PROBLEM DESCRIPTION: Copy out every line in the items that contains the string "para", and leave out all other lines.

SUPPLIED DATA:
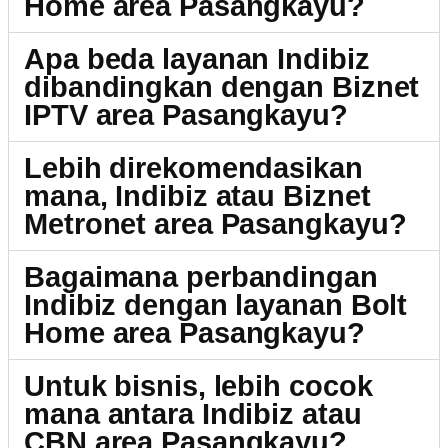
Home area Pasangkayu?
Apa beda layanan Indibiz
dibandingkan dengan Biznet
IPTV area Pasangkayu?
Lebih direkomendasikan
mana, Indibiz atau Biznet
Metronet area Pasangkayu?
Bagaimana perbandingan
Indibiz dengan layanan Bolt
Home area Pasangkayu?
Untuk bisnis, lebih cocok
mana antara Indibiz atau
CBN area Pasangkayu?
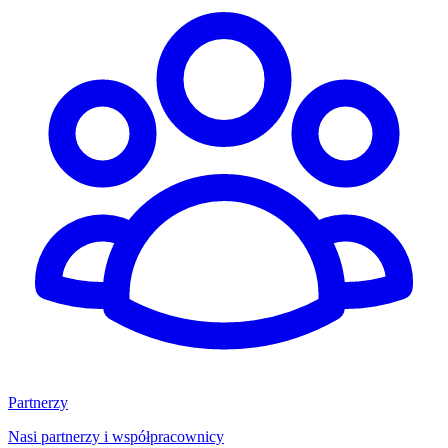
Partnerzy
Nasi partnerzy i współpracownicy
--
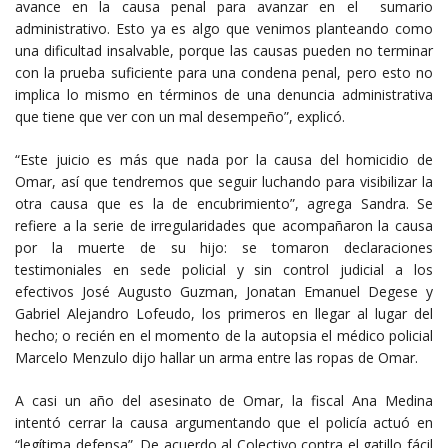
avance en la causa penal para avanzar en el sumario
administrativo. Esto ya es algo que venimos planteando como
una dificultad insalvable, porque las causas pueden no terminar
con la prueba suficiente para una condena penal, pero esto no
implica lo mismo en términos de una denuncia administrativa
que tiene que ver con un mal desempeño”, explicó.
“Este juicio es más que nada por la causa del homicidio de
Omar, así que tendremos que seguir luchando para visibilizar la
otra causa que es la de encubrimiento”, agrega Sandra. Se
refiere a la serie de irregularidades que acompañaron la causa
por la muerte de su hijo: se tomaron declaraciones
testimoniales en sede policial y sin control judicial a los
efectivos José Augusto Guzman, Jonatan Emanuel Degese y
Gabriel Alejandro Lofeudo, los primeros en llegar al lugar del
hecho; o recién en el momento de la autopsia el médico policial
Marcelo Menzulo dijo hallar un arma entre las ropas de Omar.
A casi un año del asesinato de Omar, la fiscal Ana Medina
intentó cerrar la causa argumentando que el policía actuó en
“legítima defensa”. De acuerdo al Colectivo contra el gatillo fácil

SOLUTION TO THE PROBLEM:
avance en la causa penal para avanzar en el sumario
con la prueba suficiente para una condena penal, pero esto no
Omar, así que tendremos que seguir luchando para visibilizar la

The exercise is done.